How to Not Strangle the Bar Mitzvah Boy

Working with preteens is challenging, but living with them all the more so!

That’s right. Working with preteens is challenging, but living with them all the more so! Next week, we will celebrate our son becoming a bar mitzvah. We are filled with pride, excitement… and stress. The children still have regular school responsibilities. My husband and I are working full time, managing our home and moderating the daily sibling bickering in the house. And, there’s the bar mitzvah day that is quickly approaching. Tension, irritation, and frustration are mounting and I feel like we need a little help!

Thanks to our sages who have the wisdom to share for just this moment.
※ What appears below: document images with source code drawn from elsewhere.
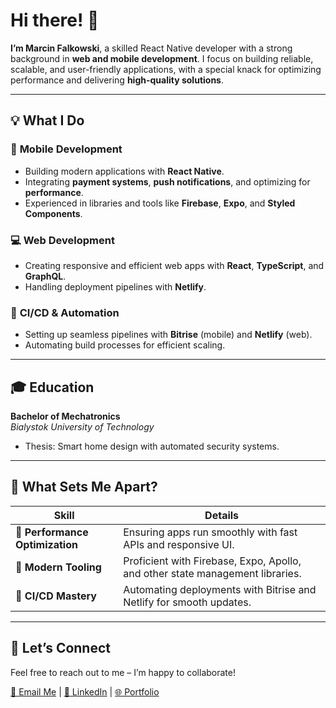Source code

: # Hi there! 👋  

**I’m Marcin Falkowski**, a skilled React Native developer with a strong background in **web and mobile development**. I focus on building reliable, scalable, and user-friendly applications, with a special knack for optimizing performance and delivering **high-quality solutions**.  

---

## 💡 What I Do  

### 📱 **Mobile Development**  
- Building modern applications with **React Native**.  
- Integrating **payment systems**, **push notifications**, and optimizing for **performance**.  
- Experienced in libraries and tools like **Firebase**, **Expo**, and **Styled Components**.  

### 💻 **Web Development**  
- Creating responsive and efficient web apps with **React**, **TypeScript**, and **GraphQL**.  
- Handling deployment pipelines with **Netlify**.  

### 🚀 **CI/CD & Automation**  
- Setting up seamless pipelines with **Bitrise** (mobile) and **Netlify** (web).  
- Automating build processes for efficient scaling.  

---

## 🎓 **Education**  

**Bachelor of Mechatronics**  
_Bialystok University of Technology_  
- Thesis: Smart home design with automated security systems.  

---

## 🌟 **What Sets Me Apart?**  

| **Skill**                     | **Details**                                                                 |
|-------------------------------|-----------------------------------------------------------------------------|
| 🚀 **Performance Optimization** | Ensuring apps run smoothly with fast APIs and responsive UI.                |
| 🔧 **Modern Tooling**           | Proficient with Firebase, Expo, Apollo, and other state management libraries. |
| 🔄 **CI/CD Mastery**            | Automating deployments with Bitrise and Netlify for smooth updates.         |

---

## 📨 **Let’s Connect**  

Feel free to reach out to me – I’m happy to collaborate!  

[📧 Email Me](mailto:falkowskimarcin98@gmail.com) | [💼 LinkedIn](https://www.linkedin.com/in/marcin-falkowski-2a7364209) | [🌐 Portfolio](https://marcin-falkowski.netlify.app)  
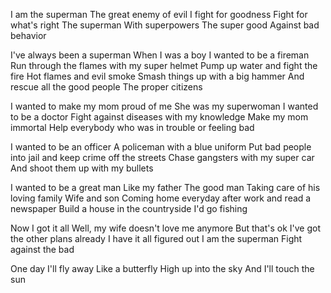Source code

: I am the superman
The great enemy of evil
I fight for goodness
Fight for what's right
The superman
With superpowers
The super good
Against bad behavior

I've always been a superman
When I was a boy
I wanted to be a fireman
Run through the flames with my super helmet
Pump up water and fight the fire
Hot flames and evil smoke
Smash things up with a big hammer
And rescue all the good people
The proper citizens

I wanted to make my mom proud of me
She was my superwoman
I wanted to be a doctor
Fight against diseases with my knowledge
Make my mom immortal
Help everybody who was in trouble or feeling bad

I wanted to be an officer
A policeman with a blue uniform
Put bad people into jail and keep crime off the streets
Chase gangsters with my super car
And shoot them up with my bullets

I wanted to be a great man
Like my father
The good man
Taking care of his loving family
Wife and son
Coming home everyday after work and read a newspaper
Build a house in the countryside I'd go fishing

Now I got it all
Well, my wife doesn't love me anymore
But that's ok
I've got the other plans already
I have it all figured out
I am the superman
Fight against the bad

One day
I'll fly away
Like a butterfly
High up into the sky
And I'll touch the sun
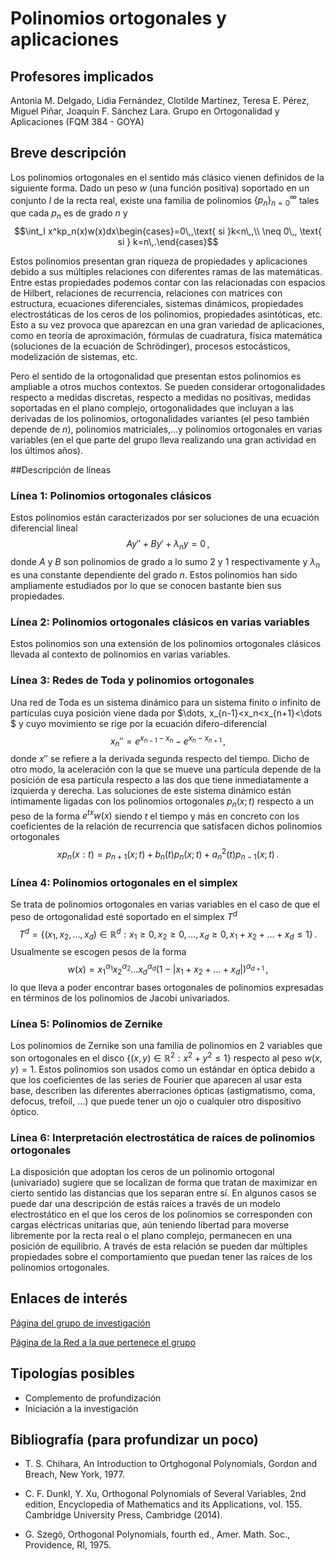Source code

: # Polinomios ortogonales y aplicaciones

## Profesores implicados 

Antonia M. Delgado, Lidia Fernández, Clotilde
Martínez, Teresa E. Pérez, Miguel Piñar, Joaquín F. Sánchez Lara. Grupo
en Ortogonalidad y Aplicaciones (FQM 384 - GOYA)

## Breve descripción

Los polinomios ortogonales en el sentido más clásico vienen definidos de
la siguiente forma. Dado un peso $w$ (una función positiva) soportado en
un conjunto $I$ de la recta real, existe una familia de polinomios
$\{p_n\}_{n=0}^\infty$ tales que cada $p_n$ es de grado $n$ y
$$\int_I x^kp_n(x)w(x)dx\begin{cases}=0\,,\text{ si }k<n\,,\\ \neq 0\,, \text{ si } k=n\,.\end{cases}$$

Estos polinomios presentan gran riqueza de propiedades y aplicaciones
debido a sus múltiples relaciones con diferentes ramas de las
matemáticas. Entre estas propiedades podemos contar con las relacionadas
con espacios de Hilbert, relaciones de recurrencia, relaciones con
matrices con estructura, ecuaciones diferenciales, sistemas dinámicos,
propiedades electrostáticas de los ceros de los polinomios, propiedades
asintóticas, etc. Esto a su vez provoca que aparezcan en una gran
variedad de aplicaciones, como en teoría de aproximación, fórmulas de
cuadratura, física matemática (soluciones de la ecuación de
Schrödinger), procesos estocásticos, modelización de sistemas, etc.

Pero el sentido de la ortogonalidad que presentan estos polinomios es
ampliable a otros muchos contextos. Se pueden considerar ortogonalidades
respecto a medidas discretas, respecto a medidas no positivas, medidas
soportadas en el plano complejo, ortogonalidades que incluyan a las
derivadas de los polinomios, ortogonalidades variantes (el peso también
depende de $n$), polinomios matriciales,…y polinomios ortogonales en
varias variables (en el que parte del grupo lleva realizando una gran
actividad en los últimos años).

##Descripción de líneas

### Línea 1: Polinomios ortogonales clásicos

Estos polinomios están caracterizados por ser soluciones de una ecuación
diferencial lineal $$Ay''+By'+\lambda_n y=0\,,$$ donde $A$ y $B$ son
polinomios de grado a lo sumo $2$ y $1$ respectivamente y $\lambda_n$ es
una constante dependiente del grado $n$. Estos polinomios han sido
ampliamente estudiados por lo que se conocen bastante bien sus
propiedades.

### Línea 2: Polinomios ortogonales clásicos en varias variables

Estos polinomios son una extensión de los polinomios ortogonales
clásicos llevada al contexto de polinomios en varias variables.

### Línea 3: Redes de Toda y polinomios ortogonales

Una red de Toda es un sistema dinámico para un sistema finito o infinito
de partículas cuya posición viene dada por
$\dots, x_{n-1}<x_n<x_{n+1}<\dots $ y cuyo movimiento se rige por la
ecuación difero-diferencial $$x_n''=e^{x_{n-1}-x_n}-e^{x_n-x_{n+1}}\,,$$
donde $x''$ se refiere a la derivada segunda respecto del tiempo. Dicho
de otro modo, la aceleración con la que se mueve una partícula depende
de la posición de esa partícula respecto a las dos que tiene
inmediatamente a izquierda y derecha. Las soluciones de este sistema
dinámico están íntimamente ligadas con los polinomios ortogonales
$p_n(x;t)$ respecto a un peso de la forma $e^{tx}w(x)$ siendo $t$ el
tiempo y más en concreto con los coeficientes de la relación de
recurrencia que satisfacen dichos polinomios ortogonales
$$xp_n(x:t)=p_{n+1}(x;t)+b_n(t)p_n(x;t)+a_n^2(t)p_{n-1}(x;t)\,.$$

### Línea 4: Polinomios ortogonales en el simplex

Se trata de polinomios ortogonales en varias variables en el caso de que
el peso de ortogonalidad esté soportado en el simplex $T^d$
$$T^d=\{(x_1,x_2,\dots,x_d)\in\mathbb{R}^d: x_1\geq 0, x_2\geq 0, \dots, x_d\geq 0, x_1+x_2+\dots+x_d\leq 1\}\,.$$
Usualmente se escogen pesos de la forma
$$w(x)=x_1^{\alpha_1}x_2^{\alpha_2}\dots x_d^{\alpha_d}(1-|x_1+x_2+\dots+x_d|)^{\alpha_{d+1}}\,,$$
lo que lleva a poder encontrar bases ortogonales de polinomios
expresadas en términos de los polinomios de Jacobi univariados.

### Línea 5: Polinomios de Zernike

Los polinomios de Zernike son una familia de polinomios en 2 variables
que son ortogonales en el disco
$\{(x,y)\in\mathbb{R}^2: x^2+y^2\leq 1\}$ respecto al peso $w(x,y)=1$.
Estos polinomios son usados como un estándar en óptica debido a que los
coeficientes de las series de Fourier que aparecen al usar esta base,
describen las diferentes aberraciones ópticas (astigmatismo, coma,
defocus, trefoil, ...) que puede tener un ojo o cualquier otro
dispositivo óptico.

### Línea 6: Interpretación electrostática de raíces de polinomios ortogonales

La disposición que adoptan los ceros de un polinomio ortogonal
(univariado) sugiere que se localizan de forma que tratan de maximizar
en cierto sentido las distancias que los separan entre sí. En algunos
casos se puede dar una descripción de estás raíces a través de un modelo
electrostático en el que los ceros de los polinomios se corresponden con
cargas eléctricas unitarias que, aún teniendo libertad para moverse
libremente por la recta real o el plano complejo, permanecen en una
posición de equilibrio. A través de esta relación se pueden dar
múltiples propiedades sobre el comportamiento que puedan tener las
raíces de los polinomios ortogonales.

## Enlaces de interés

[Página del grupo de investigación](https://www.ugr.es/~goya)

[Página de la Red a la que pertenece el grupo](https://euler.us.es/~orthonet/)

## Tipologías posibles

-   Complemento de profundización
-   Iniciación a la investigación

## Bibliografía (para profundizar un poco)

-   T. S. Chihara, An Introduction to Ortghogonal Polynomials, Gordon and Breach, New York, 1977.

-   C. F. Dunkl, Y. Xu, Orthogonal Polynomials of Several Variables, 2nd edition, Encyclopedia of Mathematics and its  Applications, vol. 155. Cambridge University Press, Cambridge (2014).

-   G. Szegö, Orthogonal Polynomials, fourth ed., Amer. Math. Soc., Providence, RI, 1975.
Two teachings, in particular, guide me. The first is a story.

Rav Kook was known as a wise, knowledgeable man to whom many came for advice. One day, a man came to him for counsel regarding his son. “Rabbi,” the man began, “I gave my son a good Jewish education. We were always observant in our home. But, now my son is drifting away and no longer identifies as a Jew! What am I to do? I do not recognize him and the choices he is making any more!” Rav Kook listened to the man and then asked, “Did you love him when he was religious?” The father replied, “Of course, I did!” “Now, then,” responded Rav Kook, “Love him even more.”
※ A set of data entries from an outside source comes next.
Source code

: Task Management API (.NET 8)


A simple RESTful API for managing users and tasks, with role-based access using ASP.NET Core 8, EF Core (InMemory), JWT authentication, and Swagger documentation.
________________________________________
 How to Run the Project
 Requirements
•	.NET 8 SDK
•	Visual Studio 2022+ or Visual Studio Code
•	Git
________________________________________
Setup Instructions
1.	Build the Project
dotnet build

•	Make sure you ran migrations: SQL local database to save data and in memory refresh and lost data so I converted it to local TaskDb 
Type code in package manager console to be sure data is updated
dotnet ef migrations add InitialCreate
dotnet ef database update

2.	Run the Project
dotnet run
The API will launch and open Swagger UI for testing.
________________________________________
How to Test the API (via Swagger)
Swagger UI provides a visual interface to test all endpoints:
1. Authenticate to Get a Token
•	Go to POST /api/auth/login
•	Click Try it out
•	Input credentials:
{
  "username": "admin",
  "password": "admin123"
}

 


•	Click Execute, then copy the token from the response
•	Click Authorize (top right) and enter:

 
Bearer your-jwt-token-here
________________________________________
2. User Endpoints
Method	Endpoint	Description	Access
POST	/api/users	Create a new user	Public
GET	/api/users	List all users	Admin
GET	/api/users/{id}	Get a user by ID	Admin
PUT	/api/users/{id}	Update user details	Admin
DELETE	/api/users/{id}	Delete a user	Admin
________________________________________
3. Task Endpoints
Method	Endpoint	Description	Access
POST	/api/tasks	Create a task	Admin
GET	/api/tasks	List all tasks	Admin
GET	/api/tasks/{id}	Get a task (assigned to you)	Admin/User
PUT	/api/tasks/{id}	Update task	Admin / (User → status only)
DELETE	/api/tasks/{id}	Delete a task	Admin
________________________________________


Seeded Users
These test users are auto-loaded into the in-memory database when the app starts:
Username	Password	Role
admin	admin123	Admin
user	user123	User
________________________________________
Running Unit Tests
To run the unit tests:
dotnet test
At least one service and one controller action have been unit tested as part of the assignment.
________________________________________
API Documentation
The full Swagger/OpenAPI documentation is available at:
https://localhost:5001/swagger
Love him even more. When my son is throwing a fit because he doesn’t want to clean his room or sit down and do his homework or study for his upcoming big day, I am reminded of this story. Don’t get me wrong. We discipline him and emphasize respect for parents and responsibilities. Yet, I have learned my son is hardwired differently than I am. While I plan and organize and like to complete tasks early, my son is often disorganized and challenged to stay on task. When I feel a chasm developing between us, I think “love him even more.” And, I do. It’s really that simple. After I stop yelling, of course. But, I do love him and his uniqueness. And, when I am feeling tense and frustrated, this is the only reminder I need. After all, what other choice is there?

And so, as we prepare for this liminal moment in my son’s life, I am reminded of another teaching, the Jewish virtue savlanut, patience. The Hebrew root of the word is saval, meaning to carry a load or burden. We learn from this that true patience isn’t simply acting calmly. It is acknowledging the challenge and having the strength to move forward, even when things do not go the way we want.

So, I will try to exercise savlanut. I will try to recognize my feelings and not get agitated or act out in response because of my frustrations. I will try to remember that my child doesn’t need to behave like I do in all situations and at all times, that he has the right to his own feelings. And, I will do this while loving my son even more.